Wilk rozszarpał sarnę w pobliżu gospodarstwa. Jak reagować, gdy go spotkasz?
Pojawienie się wilków w pobliżu ludzkich siedzib zawsze budzi niepokój. Tak też było w Białożewinie koło Żnina, gdzie na wilka natknęła się sołtys wsi Dominika Owczarzak.
- Zobaczyłam go, idąc na spacer, tutaj na moim polu, obok gospodarstwa. Byłam świadkiem, jak wilk zaatakował sarnę. Złapał ją za szyję, przewrócił i ciągnął w stronę lasu. Trochę się przestraszyłam. To pierwszy raz, jak się wilki pojawiły tutaj, w pobliżu wsi – opowiada sołtys. - Rozmawiałam z jednym mieszkańcem i mówił, że widział tu wilka 20-30 lat temu. W naszych okolicach to chyba pierwszy raz pojawił się tak blisko budynków – dodaje.

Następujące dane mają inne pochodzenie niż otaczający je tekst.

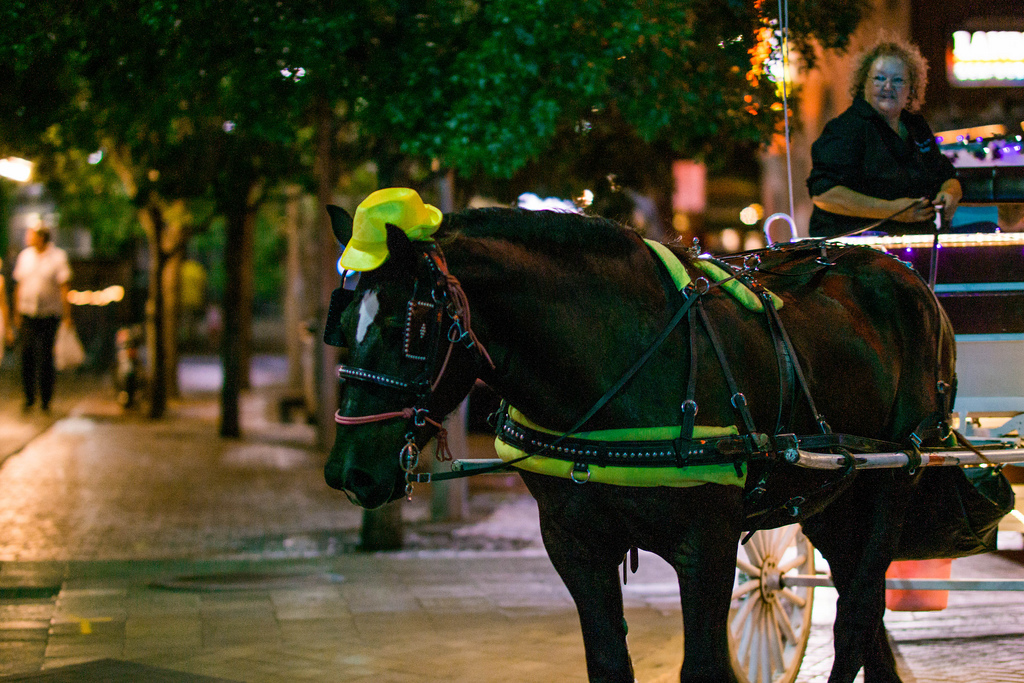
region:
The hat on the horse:
[321, 165, 423, 267]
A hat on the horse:
[333, 155, 439, 274]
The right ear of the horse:
[380, 215, 420, 250]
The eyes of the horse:
[330, 301, 408, 339]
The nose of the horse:
[314, 458, 381, 490]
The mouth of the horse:
[337, 478, 421, 511]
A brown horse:
[245, 133, 948, 665]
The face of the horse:
[274, 221, 471, 494]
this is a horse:
[274, 130, 1001, 659]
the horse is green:
[297, 165, 471, 299]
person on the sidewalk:
[3, 197, 106, 426]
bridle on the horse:
[236, 161, 535, 553]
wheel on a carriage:
[695, 484, 879, 671]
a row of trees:
[19, 14, 842, 526]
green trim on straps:
[616, 216, 814, 365]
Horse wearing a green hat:
[296, 149, 983, 678]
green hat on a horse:
[327, 183, 451, 279]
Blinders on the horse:
[311, 278, 452, 374]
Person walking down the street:
[0, 211, 78, 423]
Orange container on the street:
[882, 556, 956, 615]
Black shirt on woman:
[791, 94, 962, 246]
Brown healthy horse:
[308, 188, 964, 678]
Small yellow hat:
[329, 181, 448, 284]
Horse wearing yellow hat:
[308, 182, 963, 679]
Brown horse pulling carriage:
[313, 179, 1021, 679]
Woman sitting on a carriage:
[725, 23, 1020, 679]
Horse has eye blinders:
[310, 181, 963, 679]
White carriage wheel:
[716, 519, 827, 679]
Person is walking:
[8, 216, 86, 413]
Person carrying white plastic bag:
[8, 216, 88, 417]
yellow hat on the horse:
[321, 186, 462, 285]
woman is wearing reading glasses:
[853, 69, 924, 92]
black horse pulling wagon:
[333, 160, 932, 631]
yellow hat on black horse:
[333, 165, 447, 284]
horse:
[295, 186, 994, 633]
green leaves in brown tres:
[29, 40, 134, 98]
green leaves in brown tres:
[272, 57, 353, 103]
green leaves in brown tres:
[573, 69, 643, 124]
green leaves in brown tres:
[658, 43, 719, 136]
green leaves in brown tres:
[152, 83, 274, 161]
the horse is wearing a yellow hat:
[307, 183, 510, 498]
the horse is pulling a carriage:
[296, 177, 1021, 668]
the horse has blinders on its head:
[315, 281, 440, 368]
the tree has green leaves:
[11, 9, 726, 165]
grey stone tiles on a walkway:
[27, 559, 476, 680]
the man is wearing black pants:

- Wilk z natury swojej unika kontaktu z człowiekiem – mówi Grzegorz Gust, nadleśniczy nadleśnictwa Szubin. - Obecność drapieżnika na naszym terenie zmieniła radykalnie sposób bycia roślinożerców, które - żeby uniknąć kontaktu z drapieżnikiem - coraz częściej są widywane blisko nas, blisko wiosek, przez co i coraz częściej widujemy w niedalekiej odległości również wilka – tłumaczy. - My raczej jednak nie jesteśmy w gronie jego zainteresowania. Wilk stroni od człowieka.
Jak zaznacza nadleśniczy, jeśli spotkamy wilka, nie wolno uciekać. - Powinniśmy krzyknąć lub pomachać rękami, żeby wilk zobaczył, że ma do czynienia z człowiekiem - radzi.